#### Directions for this task
Would you give the number of lines in the entries that contain the word "left"? Nothing else is needed.

#### Record excerpts
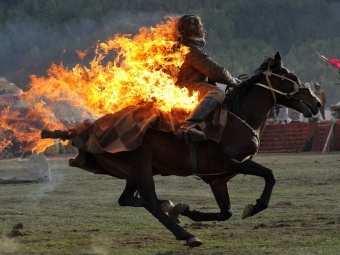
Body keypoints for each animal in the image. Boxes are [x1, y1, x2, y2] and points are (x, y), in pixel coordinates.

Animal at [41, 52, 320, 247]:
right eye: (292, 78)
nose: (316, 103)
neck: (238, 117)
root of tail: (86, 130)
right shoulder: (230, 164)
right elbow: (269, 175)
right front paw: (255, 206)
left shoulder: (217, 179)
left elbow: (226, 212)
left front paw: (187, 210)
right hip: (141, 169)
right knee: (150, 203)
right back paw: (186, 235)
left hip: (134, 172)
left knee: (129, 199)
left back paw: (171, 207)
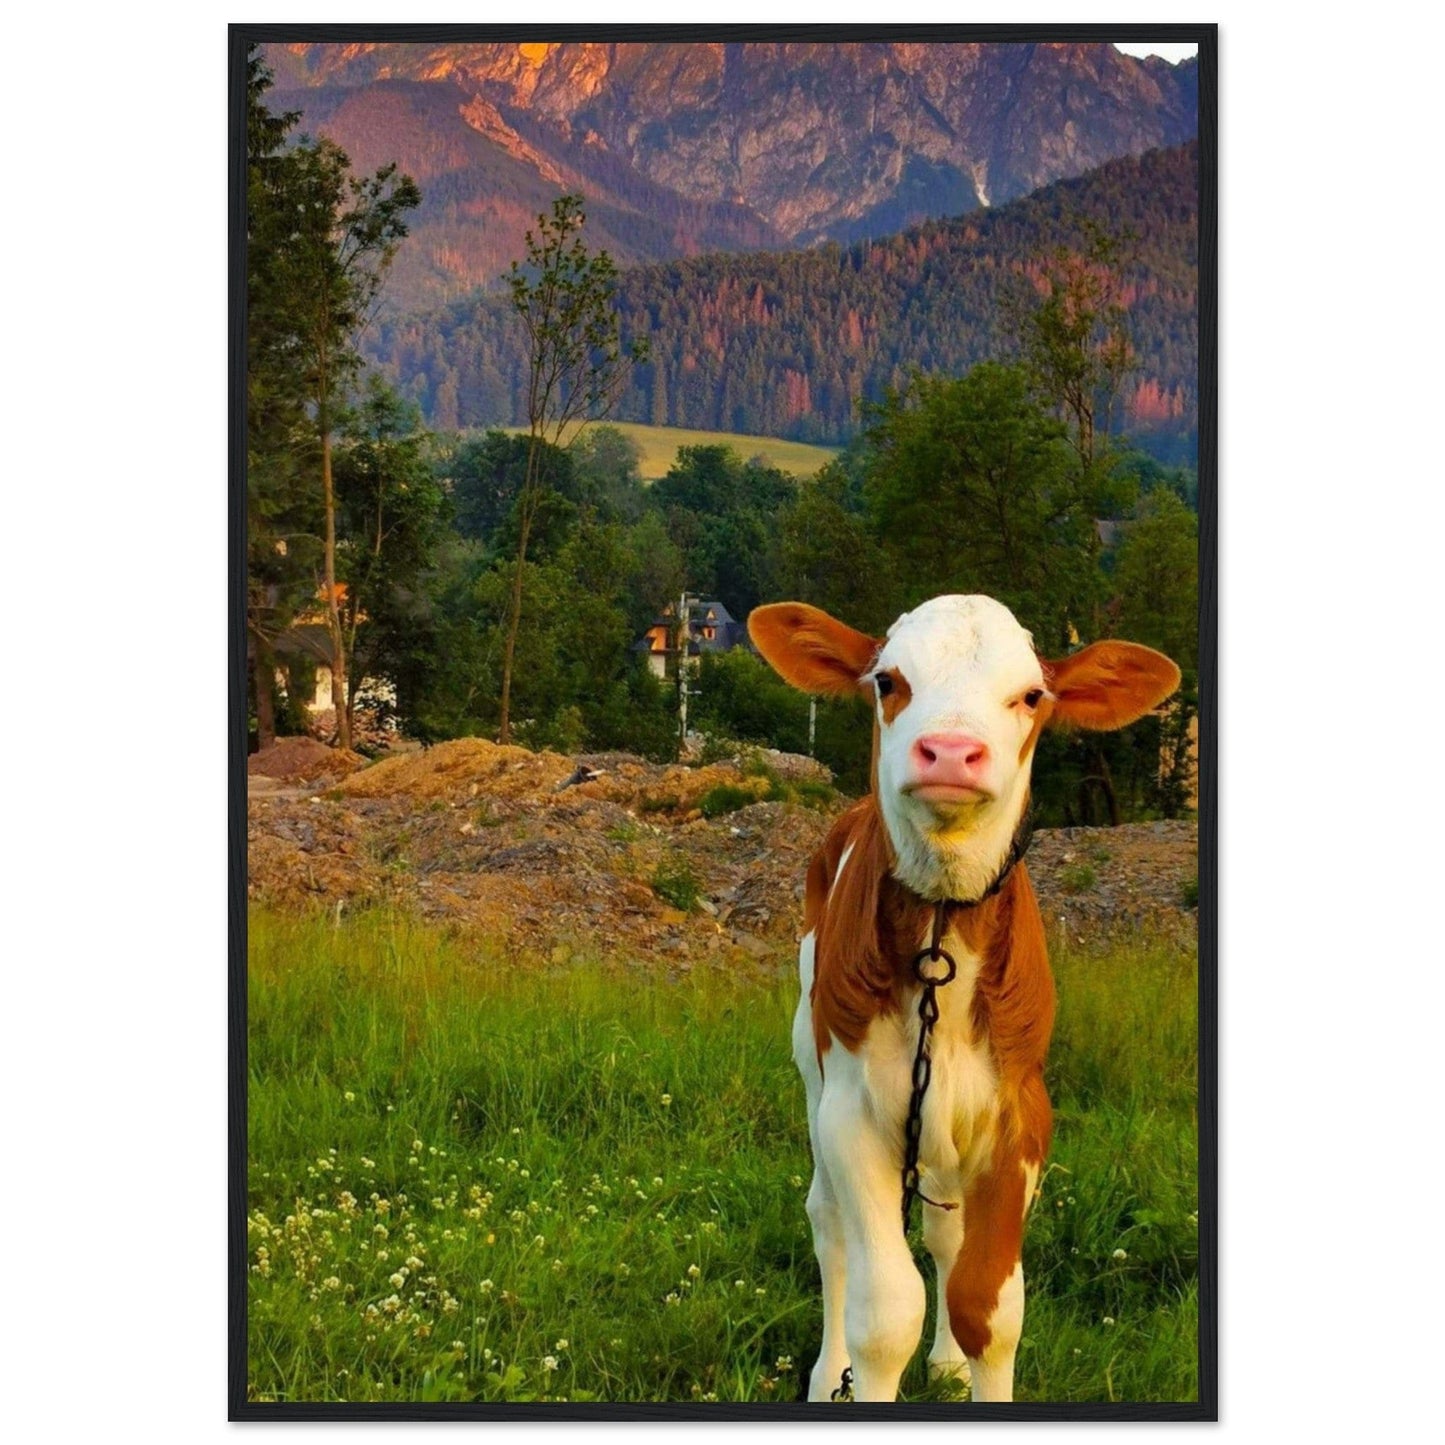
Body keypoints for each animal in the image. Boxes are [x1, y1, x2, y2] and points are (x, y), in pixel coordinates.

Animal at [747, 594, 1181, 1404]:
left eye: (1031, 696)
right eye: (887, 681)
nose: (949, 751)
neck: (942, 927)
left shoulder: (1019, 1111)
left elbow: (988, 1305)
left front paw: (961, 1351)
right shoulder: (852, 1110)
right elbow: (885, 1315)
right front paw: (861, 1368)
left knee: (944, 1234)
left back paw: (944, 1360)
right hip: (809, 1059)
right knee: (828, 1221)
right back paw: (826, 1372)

#### Response
12